DeepSeek also released both the Base and Instruct versions. This is described in AINews as “incredibly rarely” done for models at this scale, and the coverage notes it “surely” sets the stage for community fine-tuning and a possible future reasoning model, though V4 already exposes three reasoning modes including a hybrid thinking/non-thinking configuration.
Where V4 lands on evals
The most structured independent benchmark synthesis in AINews came from @ArtificialAnlys, whose Artificial Analysis Intelligence Index placed V4 Pro Max at 52 — up 10 points from V3.2’s 42 — making it the #2 open-weights reasoning model, behind Kimi K2.6 at 54. V4 Flash Max scored 47, positioned at roughly what the coverage describes as “Claude Sonnet 4.6 max level intelligence.”
On GDPval-AA, an agentic real-world task evaluation, V4 Pro scored 1,554 — leading all open-weight models listed, ahead of Kimi K2.6 at 1,484, GLM-5.1 at 1,535, and MiniMax-M2.7 at 1,514. The Text Arena debut placed V4 at #2 open overall, with a #1 ranking in Medical and Healthcare, #15 in Creative Writing, and #18 in Multi-Turn.
The caveat that AINews flags prominently is token volume. Running the Artificial Analysis Index on V4 Pro consumed 190 million output tokens at a cost of $1,071 — despite the low per-token pricing of $1.74/$3.48 per million input/output tokens. V4 Flash ran the same index using 240 million output tokens for $113. The AINews framing is direct: “cheap per-token pricing does not imply cheap total task cost if the model spills huge token volumes.”

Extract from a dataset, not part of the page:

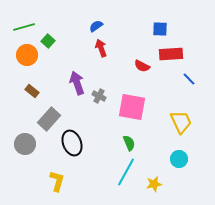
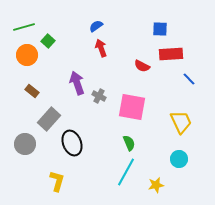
yellow star: moved 2 px right, 1 px down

On hallucination, V4 Pro showed a 94% hallucination rate on AA-Omniscience despite an 11-point improvement over V3.2, while V4 Flash came in at 96%. These numbers sit alongside the positive eval results as a meaningful practical limitation.
The broader assessment from community evaluators quoted in AINews: V4 is “definitely better than GLM-5.1 but not quite Opus 4.7, GPT-5.4 or Gemini 3.1 Pro.” @ArtificialAnlys described the overall family as “roughly a Gemini 3.1, GPT 5.4, Opus 4.6 level model.”
Huawei Ascend and geopolitics
DeepSeek’s day-0 support for Huawei Ascend chips is a deliberate move to reduce dependence on NVIDIA hardware subject to US export controls. AINews notes that Ascend chips currently represent roughly a quarter of the supply of H100s, but that the milestone represents progress toward what the coverage calls “Chinese total independence” in the AI supply chain.
@Reuters reported via community posts that DeepSeek indicated V4 Pro pricing could fall “sharply” once Huawei Ascend 950 supernodes are deployed at scale in the second half of the year. On the other end of the hardware spectrum, community members also reported MLX quantizations running on Macs with 256GB RAM, and @simonw raised questions about viability on smaller machines.
Inference support on day 0 included coverage across H200, MI355, B200, B300, and GB200/300 systems from @SemiAnalysis_. NVIDIA reported 150+ tokens per second per user for agentic workflows on Blackwell Ultra. vLLM published day-0 V4 Pro performance numbers. Third-party API availability moved quickly through Together, Baseten, and Nous Research.
Pricing alongside the release: V4 Pro at $1.74/$3.48 and V4 Flash at $0.14/$0.28 per million input/output tokens, with cache-hit pricing also available. @scaling01 viewed the Flash pricing as a preview of future cheap coding model economics, describing it as a “Mythos-level” cost point.